Family Life Cycle

Every family is a social system, which is always in interaction with the world around us. The family will maintain its functioning when it is subordinated to the basic laws, which are inextricably linked: the law aimed at preserving family stability and the law of its development. It will not be superfluous to note that the family's life cycle is accompanied by a periodic and consistent change in its stages.

As you know, the notion of a family that was recently created and the spouses who have lived together for many years, is different in the same way as the family life cycle.

Objective events and age-psychological changes in partners in the family can determine the development of life stages of each family.

Stages of the life cycle of the family

In psychology in the 40's, 20 cent. an idea arose about the stages of the life cycle of the family. Initially, there were about 24. At the moment, it is conditionally divided into the following stages:

  1. Stage of courtship.
  2. Living without children.
  3. Stage of the triad (appearance of children).
  4. A mature marriage.
  5. The stage in which children leave the house.
  6. "Empty nest".
  7. The final stage in which one of the spouses remains alone after the death of a partner.

Each stage before the spouses puts certain tasks. So, a family that successfully overcomes the emerging difficulties, set internal and external tasks, is called functional. Otherwise - dysfunctional. The right decision for a dysfunctional family will be to seek help from a psychologist. The life cycle of the development of the family assumes a crisis transition from one phase to another and not always the partners are able to see the opportunity to adapt to the new situation in the family life.

The main stages of the life cycle of the family

The phases of the life cycle of the family have their own difficulties and problems, we will consider them in detail.
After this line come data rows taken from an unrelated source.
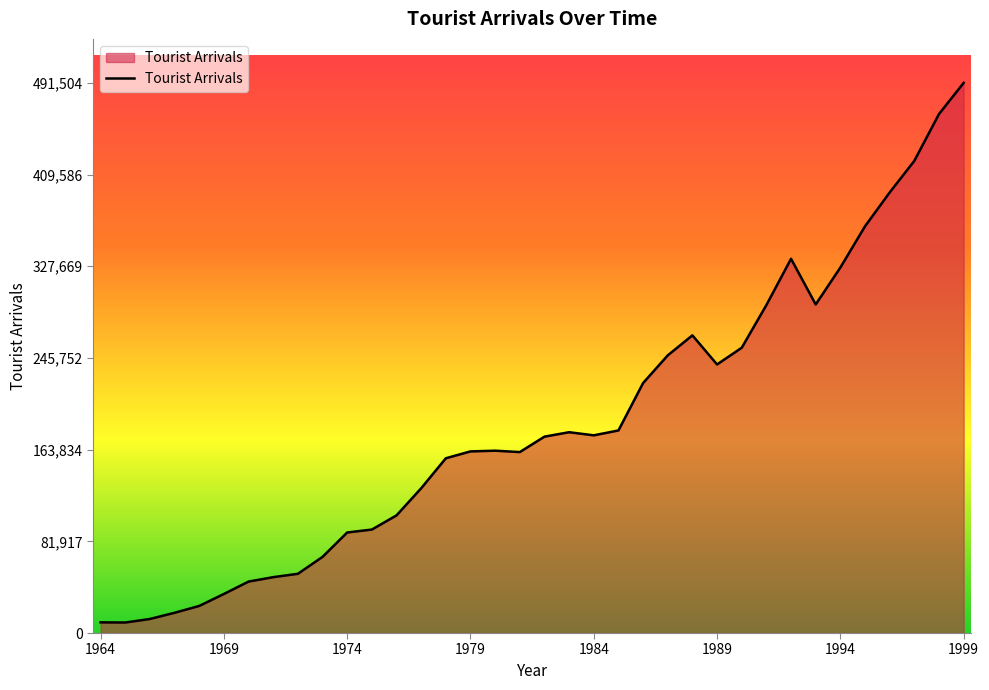

What is the greatest value displayed?

491504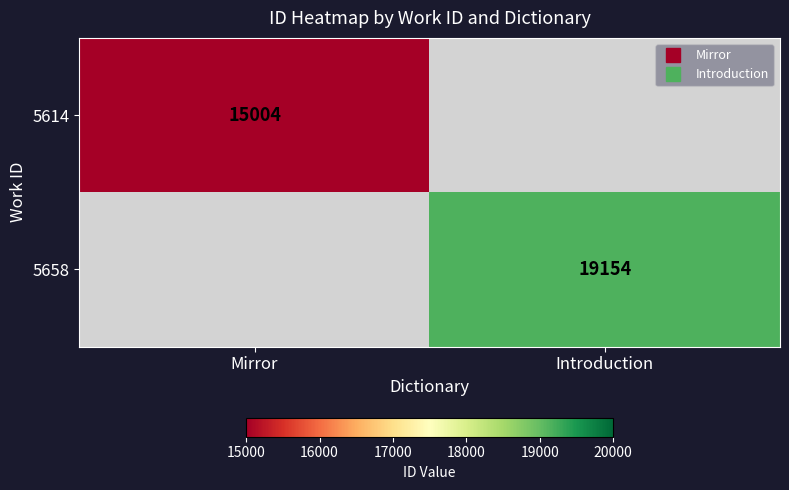

Is the value of 5614 at Mirror greater than the value of 5658 at Mirror?

No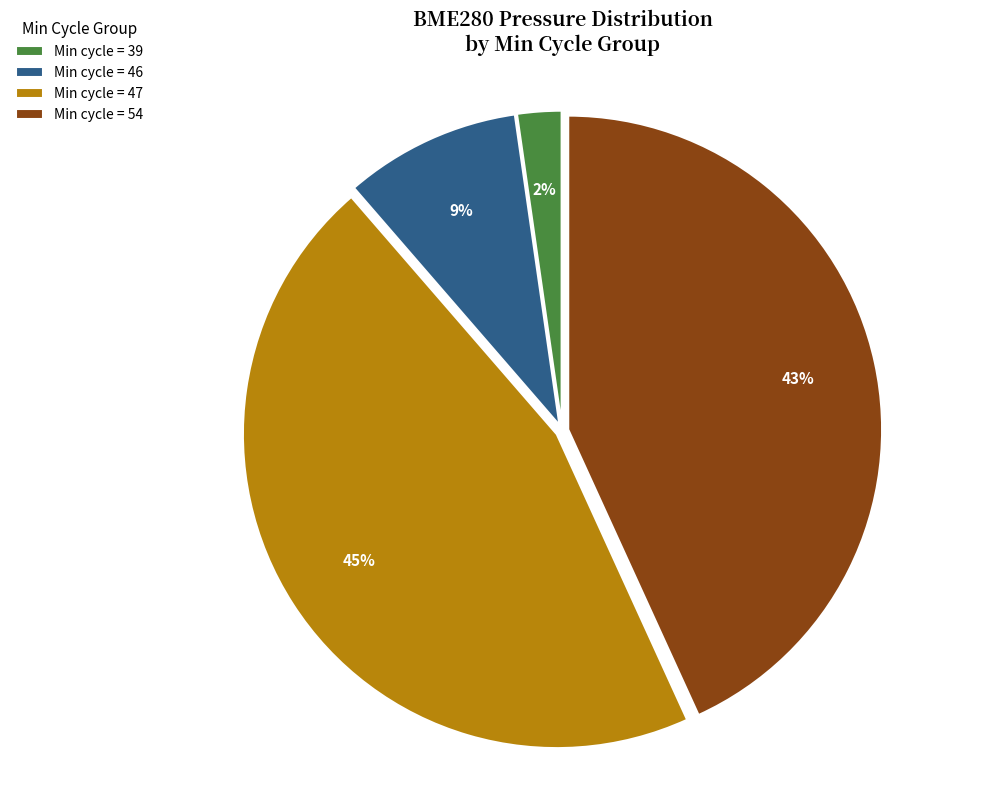

What percentage is the Min cycle = 54 slice, to the nearest percent?

43%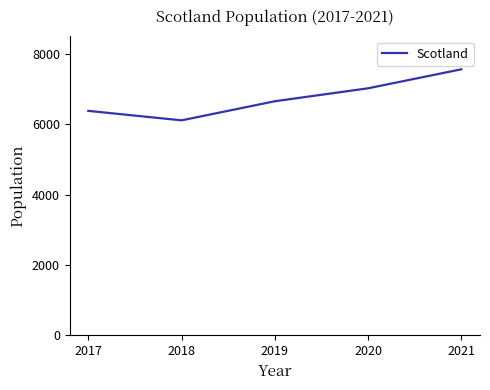

What is the difference between the maximum and minimum values?

1451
  1. In the period of courtship before the wedding, the main goal is the desire to achieve material and psychological independence from the parental family definition with the choice of the future husband, business and emotional interaction with him.
  2. There are young couples who are not in a hurry to overcome this period. The reason for this - the fear hidden inside their family (the parent). And others on the contrary try to create their own family as soon as possible, thus freeing themselves from the close relationship of parents and children. Some can not marry due to financial and economic dislocation.
  3. In the period when a married couple lives without children, changes are established, related to their social status. Internal and external family boundaries are defined, whether or not interference in the family life of relatives is allowed. During this period, the partners spend a lot of time establishing negotiations with each other on various issues. It is not excluded the emergence of emotional, sexual and other problems.
  4. During the appearance of young children in the family, the spouses are divided into roles. This is due to paternity and motherhood, adaptation to mental stress, an insufficient load to be alone. In the event that an unwanted child appears, there are problems associated with the difficulties of education and understanding of the spouses, that parting will be difficult because of the appearance of the child.
  5. The crisis of the middle of family life falls on the period when children leave the parental "nest". In complete families during this period there is a large number of divorces. This stage is characterized by a high level of anxiety. Spouses need to decide on new goals, priorities, etc.
  6. At the last stage of the life cycle, the restructuring of the role structure in the family takes place in the direction of the decision to maintain health, creating a satisfactory standard of living for the well-being of both spouses.

So, the family passes through a certain life cycle during its development. The most important thing in this period is to overcome difficulties, striding leg in step with your partner.